Tardé casi un mes en volver a cruzarme con Marsaili. Ya estábamos en agosto y habían llegado los resultados de los exámenes. Tal y como había predicho el señor Macinnes, saqué sobresaliente en lengua, arte, historia, francés y español. Había abandonado las matemáticas y las ciencias después de los exámenes de secundaria. Era curioso lo bien que se me daban las lenguas para lo poco hablador que era. Me habían confirmado el ingreso en la Universidad de Glasgow, donde estudiaría Humanidades. No estaba muy seguro de qué era eso, pero me interesaba cualquier cosa que tuviera que ver con las artes y las letras, y no me costaban tanto como otras asignaturas más académicas.

Hacía tiempo que me había recuperado de la bofetada de Marsaili, pero lo cierto es que su mano me dejó unas marcas rojas en la cara de las que presumí durante días. Artair me había obligado a describirle con todo lujo de detalles lo que había visto al caer en la playa. Por su parte, él se había arrastrado de nuevo acantilado arriba y no vio ni la sombra de un pezón. La historia se extendió como la pólvora entre los pueblos vecinos y disfruté del estatus de héroe de culto entre toda una generación de adolescentes de Ness. Pero, al igual que el verano, el recuerdo se esfumaba, y el día que Artair ficharía en la fábrica por primera vez se acercaba con indeseada rapidez.

Lo encontré de mal humor el día que me acerqué a su chalet para hablarle de la fiesta de Eilean Beag. Era una isla minúscula, cuya forma recordaba a la de la lengua de fuego de un dragón, situada a unos cientos de metros de la orilla norte de Great Bernera, justo al oeste de Callanais, donde el mar se había tragado un buen trozo de la costa sudoeste de Lewis. No sé quién había organizado la fiesta, pero un amigo de Donald Murray lo había invitado a ir, y él a nosotros. Se planeaban hogueras y una barbacoa, y si el tiempo acompañaba dormiríamos en la playa, bajo las estrellas. En caso de que lloviera, disponíamos de un viejo refugio donde pasar la noche. Lo único que se nos pedía era llevar nuestra propia bebida.

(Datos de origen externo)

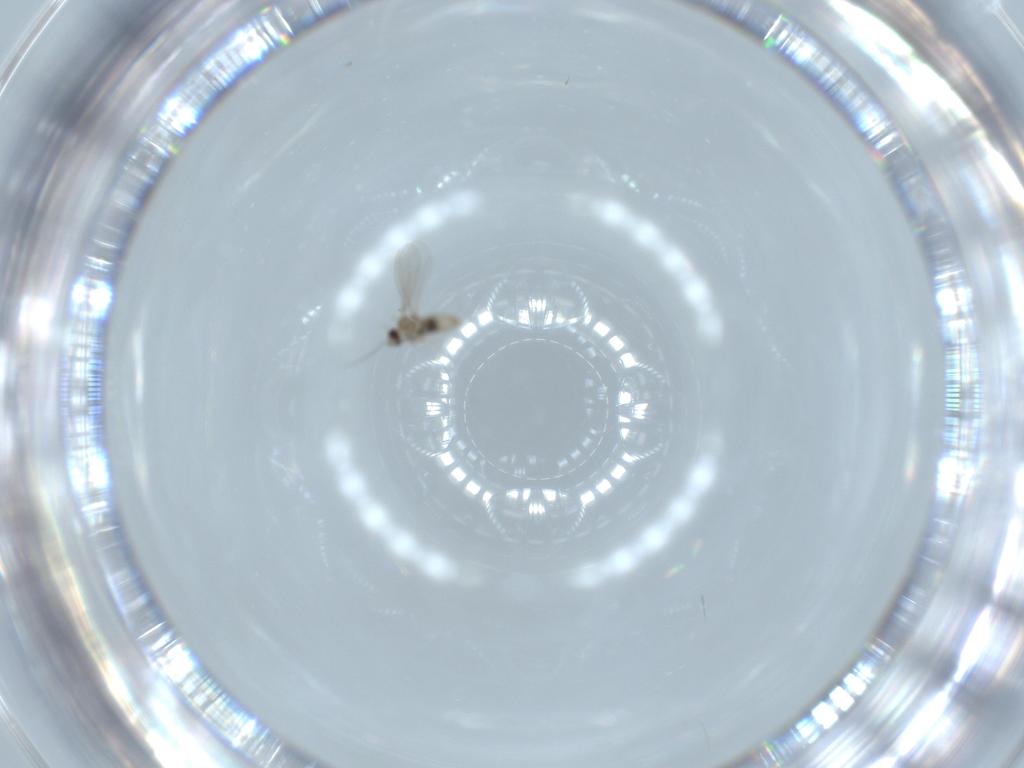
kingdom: Animalia
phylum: Arthropoda
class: Insecta
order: Diptera
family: Cecidomyiidae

Artair meneó la cabeza con aire apesadumbrado y me dijo que no podía. Su padre estaba de viaje en el continente y su madre no se encontraba muy bien. No podía dejarla sola. La pobre mujer había sufrido unos intensos dolores en el pecho y tenía la tensión por las nubes. El médico había apuntado la posibilidad de que padeciera una angina de pecho. Era la primera vez que oía el nombre de esa enfermedad, pero no me sonaba nada bien. Lamenté que Artair no viniera. Por él, sobre todo. Necesitaba animarse.

Pero mi preocupación por él no duró mucho. Hacia el viernes ya se había atenuado, y cuando Donald Murray se plantó en mi casa para recogerme el viernes por la tarde cualquier recuerdo de Artair quedó sofocado por el rugido del agotado motor del coche de Donald y la nube sulfúrica que salía de él. No sé cómo se las había apañado para conseguir un Peugeot rojo descapotable. Era viejo y estaba hecho polvo, pero era de un magnífico e intenso color rojo y llevaba la capota bajada; sentado al volante, con el pelo rubio, la cara bronceada y las gafas de sol, Donald parecía una estrella de cine.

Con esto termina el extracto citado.